Going through my substitution section of my homework, and I successfully did most of them but had trouble with two of them:
Determine the intersection of the following systems:
a) y = 2x – 7 and y = - x^{2} -4 x – 3
Heres my attempt:
(2x-7)=-x^{2} -4x-3
0=x^{2 }-4x-3-2x+7
-1(0=-x^{2 }-6x+4)
0=x^{2}+6x-4
In every other question we've had we could just simplify this last step to end up with an answer like (x-x)(x-x), however with this one I can't see what multiplies to -4, and adds to 6
Then there's the second one
b) x^{2} + y^{2} = 30 and 2 x – 3 y = 10
2x-3y=10 ~ y= 2x + 10
3 3
x^{2 }+(2x + 10)^{2} = 30
.........3......3 [sorry about dots, still learning how to type in equations]
Is this correct so far? It doesn't feel like it is....
For quadratic equations you can find the zeros by the following methods (in order of decreasing difficulty): Rational Root Theorem, Factoring, Completing the Square, Quadratic Equation.
It's useful to know all 4.
For problem 1, completing the square you arrive at +/- sqrt(13)-3
Problem 2, you seem to be doing it right. Squaring that linear expression gives you a trinomial of the 2nd degree. Combine terms. Use quadratic equations if it's messy.

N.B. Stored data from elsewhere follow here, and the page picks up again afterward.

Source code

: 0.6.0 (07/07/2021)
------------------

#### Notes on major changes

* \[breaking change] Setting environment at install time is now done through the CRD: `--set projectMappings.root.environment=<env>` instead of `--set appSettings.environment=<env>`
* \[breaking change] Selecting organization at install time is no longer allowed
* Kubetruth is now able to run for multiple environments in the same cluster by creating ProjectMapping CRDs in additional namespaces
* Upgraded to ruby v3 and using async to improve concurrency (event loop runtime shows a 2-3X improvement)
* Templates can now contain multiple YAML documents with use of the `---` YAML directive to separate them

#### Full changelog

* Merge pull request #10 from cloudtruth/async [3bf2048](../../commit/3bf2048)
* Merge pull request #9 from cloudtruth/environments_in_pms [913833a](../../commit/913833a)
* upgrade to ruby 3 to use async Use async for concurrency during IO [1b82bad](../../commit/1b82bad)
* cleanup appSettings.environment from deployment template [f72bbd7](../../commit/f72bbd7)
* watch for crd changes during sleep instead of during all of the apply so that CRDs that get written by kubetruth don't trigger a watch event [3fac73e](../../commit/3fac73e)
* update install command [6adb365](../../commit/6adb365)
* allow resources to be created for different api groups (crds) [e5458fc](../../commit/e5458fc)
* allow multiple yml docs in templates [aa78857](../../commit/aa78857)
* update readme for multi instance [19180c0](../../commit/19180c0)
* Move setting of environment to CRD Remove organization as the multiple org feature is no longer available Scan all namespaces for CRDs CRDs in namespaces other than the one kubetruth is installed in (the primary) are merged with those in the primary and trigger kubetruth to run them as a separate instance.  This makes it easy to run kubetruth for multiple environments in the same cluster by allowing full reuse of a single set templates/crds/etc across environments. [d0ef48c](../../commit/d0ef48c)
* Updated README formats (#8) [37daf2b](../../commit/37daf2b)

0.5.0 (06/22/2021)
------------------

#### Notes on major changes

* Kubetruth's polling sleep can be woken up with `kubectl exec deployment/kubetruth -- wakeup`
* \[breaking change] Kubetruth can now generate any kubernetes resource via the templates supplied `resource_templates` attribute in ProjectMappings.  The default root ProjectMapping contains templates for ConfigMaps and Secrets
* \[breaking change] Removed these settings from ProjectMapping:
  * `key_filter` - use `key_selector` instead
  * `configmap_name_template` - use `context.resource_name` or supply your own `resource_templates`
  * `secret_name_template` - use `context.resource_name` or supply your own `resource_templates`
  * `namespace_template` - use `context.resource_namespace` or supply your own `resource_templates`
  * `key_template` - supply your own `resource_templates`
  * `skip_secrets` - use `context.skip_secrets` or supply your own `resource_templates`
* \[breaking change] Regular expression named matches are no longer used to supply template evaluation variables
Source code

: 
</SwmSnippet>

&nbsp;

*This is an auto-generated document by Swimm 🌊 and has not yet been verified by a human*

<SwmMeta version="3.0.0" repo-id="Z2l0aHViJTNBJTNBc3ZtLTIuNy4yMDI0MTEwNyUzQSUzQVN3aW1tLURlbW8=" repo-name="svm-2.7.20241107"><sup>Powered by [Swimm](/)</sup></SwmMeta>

Please refer to our LaTeX forum. Basic use is quick and much easier for us to understand what equations you are trying to type. Look up \sqrt and \frac.
-Dan
topsquark I will check that out tomorrow, I have to go to bed right now, so I'm not going to be able to do it now.
For now I'll just clean it up by posting a picture, hopefully if someone answers I can check it in the morning before my test.
Can anyone solve this for me? This is a sample question for my quiz tomorrow that I'm still not ready for, could really, really use an answer.